Top of Text section
LATE POLICY: Homeworks must be submitted online by the posted due date. With the exception of the poster presentation, all work is to be submitted online. There is no credit for late work. The homework scoring system of above is an attempt to minimize the rigidness of this policy. We may make special arrangements for alternative dates for poster presentation (contact the instructors). If you are unable to meet the deadlines due to travel, conferences, other deadlines, or any other reason, do not enroll in the class.

HONOR CODE: As we sometimes reuse problem set questions from previous years, covered by papers and webpages, we expect the students not to copy, refer to, or look at the solutions in preparing their answers (referring to unauthorized material is considered a violation of the honor code). Similarly, we expect students not to google directly for answers. The homework is to help you think about the material, and we expect you to make an honest effort to solve the problems. If you do happen to use other material, it must be acknowledged clearly with a citation on the submitted solution. For more information, please see the CSE Academic Misconduct policy that this course adheres to.
Bottom of Text section
Top of Extracted information
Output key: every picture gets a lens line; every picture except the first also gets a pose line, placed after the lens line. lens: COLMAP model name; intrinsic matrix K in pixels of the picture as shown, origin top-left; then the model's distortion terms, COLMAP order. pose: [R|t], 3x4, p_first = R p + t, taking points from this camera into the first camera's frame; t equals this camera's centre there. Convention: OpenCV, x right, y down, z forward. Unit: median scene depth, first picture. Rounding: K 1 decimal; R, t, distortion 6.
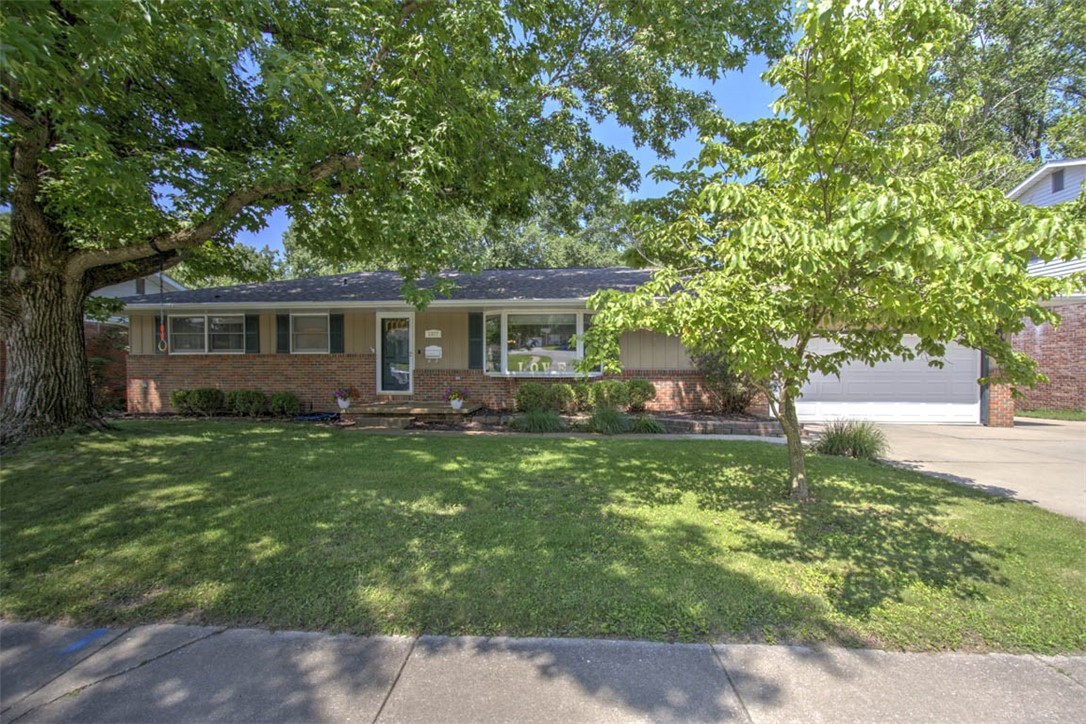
lens RADIAL K [[469.1, 0, 541.4], [0, 469.1, 369.9], [0, 0, 1]] dist [-0.002091, 0.000134]
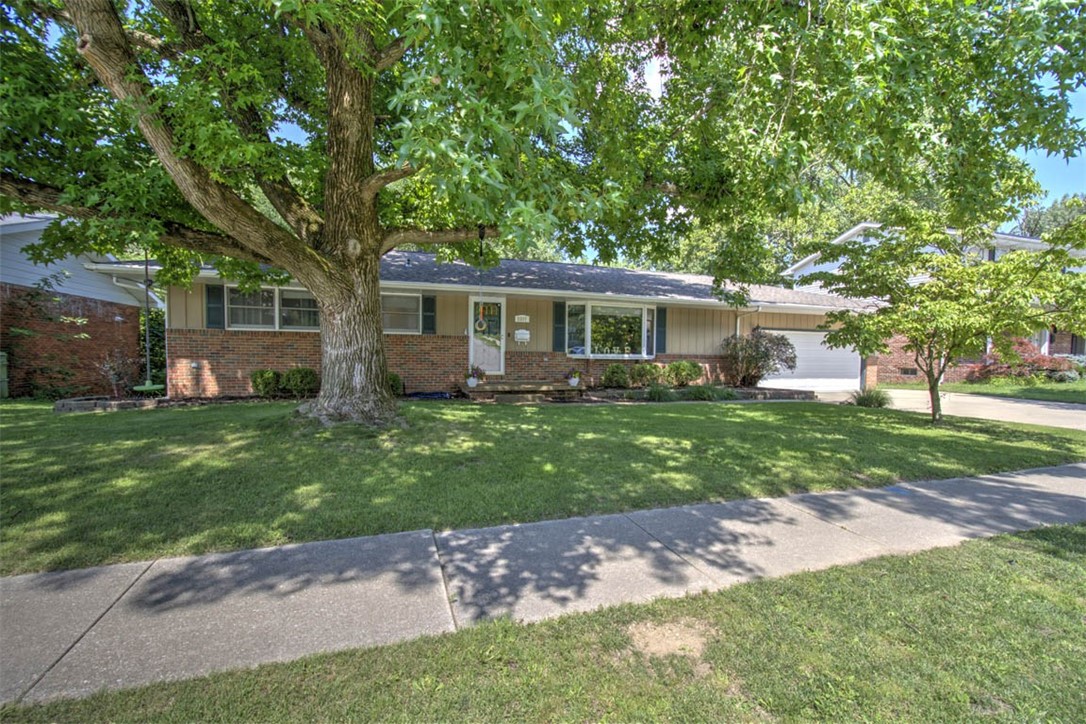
lens RADIAL K [[469.1, 0, 540.7], [0, 469.1, 357.2], [0, 0, 1]] dist [-0.002091, 0.000134]
pose [[0.917889, 0.009133, 0.396733, -0.626247], [-0.011093, 0.999935, 0.002647, 0.008963], [-0.396683, -0.006831, 0.917930, -0.024303]]
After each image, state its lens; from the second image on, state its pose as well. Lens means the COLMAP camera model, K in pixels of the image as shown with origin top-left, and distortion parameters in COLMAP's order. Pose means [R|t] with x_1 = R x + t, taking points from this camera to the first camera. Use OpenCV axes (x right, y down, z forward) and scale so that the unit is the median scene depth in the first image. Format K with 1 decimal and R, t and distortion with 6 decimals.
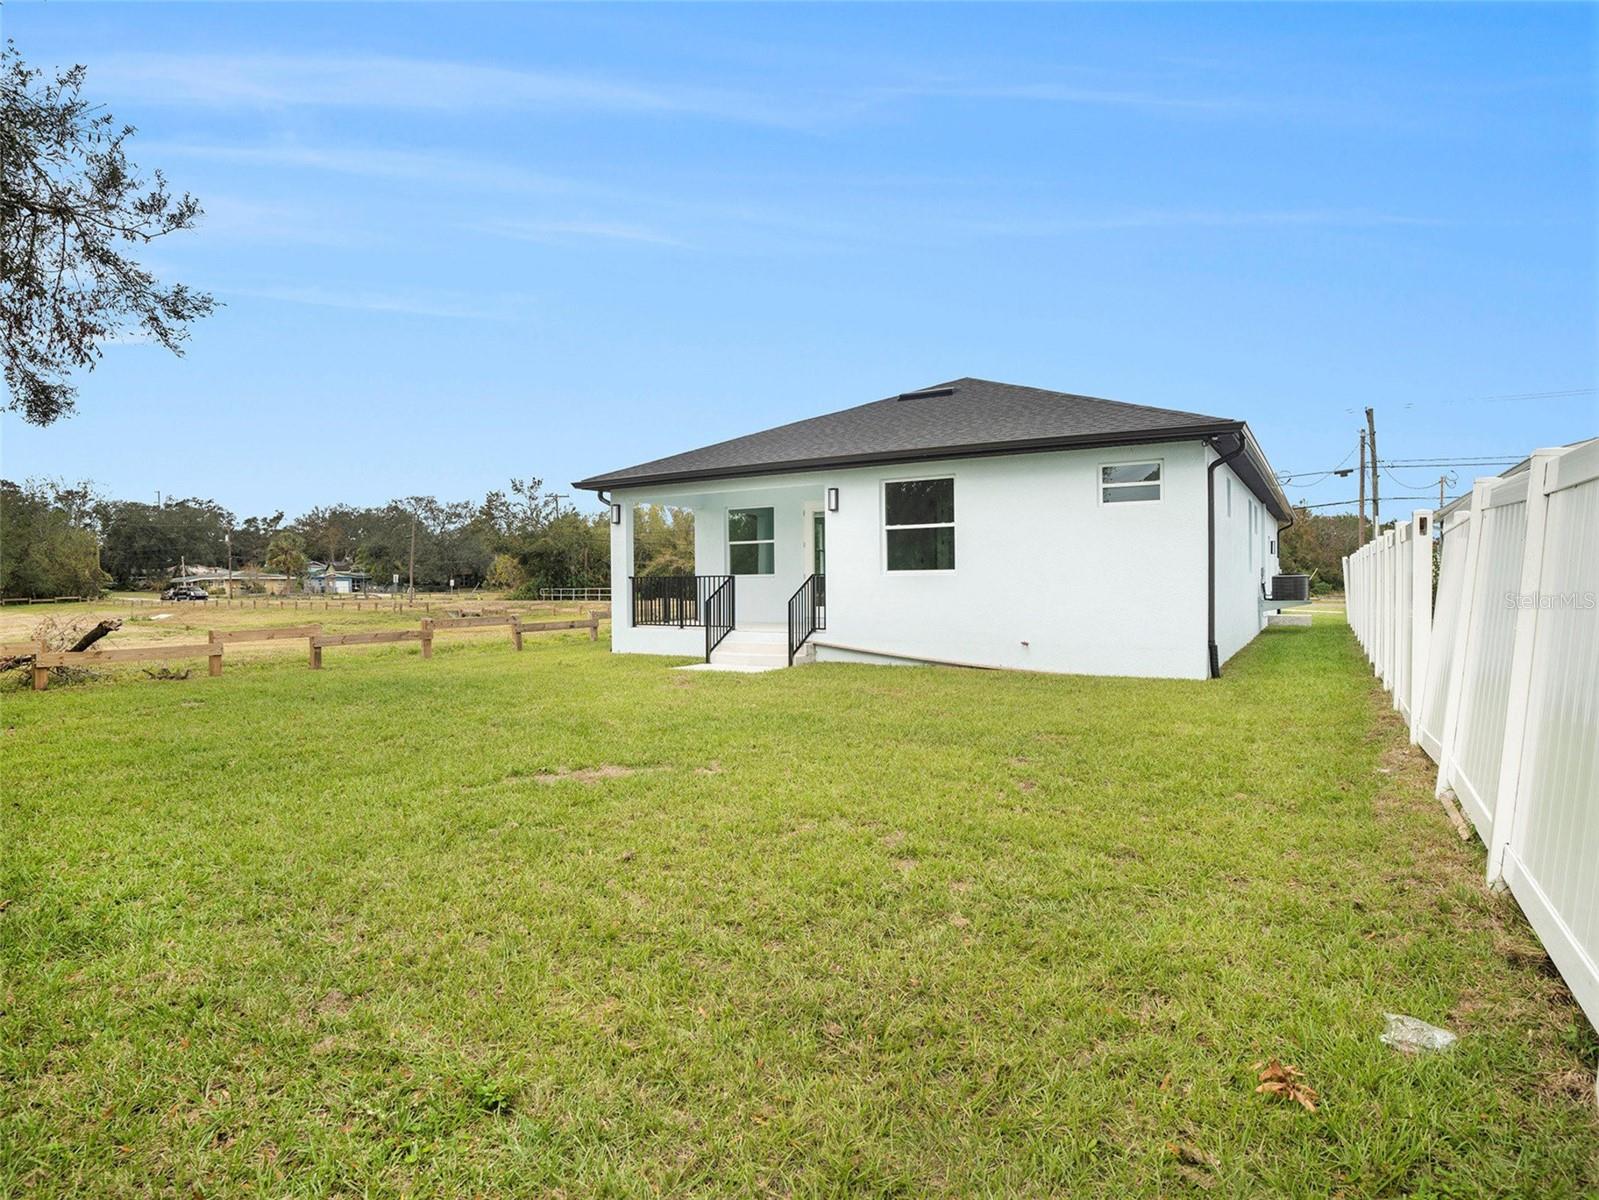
Bottom of Extracted information
◆ Work task ◆
Please copy the course policy text word for word from "LATE POLICY: Homeworks" to "in the class.". Rely on the course policy text alone.

◆ Solution to the problem ◆
LATE POLICY: Homeworks must be submitted online by the posted due date. With the exception of the poster presentation, all work is to be submitted online. There is no credit for late work. The homework scoring system of above is an attempt to minimize the rigidness of this policy. We may make special arrangements for alternative dates for poster presentation (contact the instructors). If you are unable to meet the deadlines due to travel, conferences, other deadlines, or any other reason, do not enroll in the class.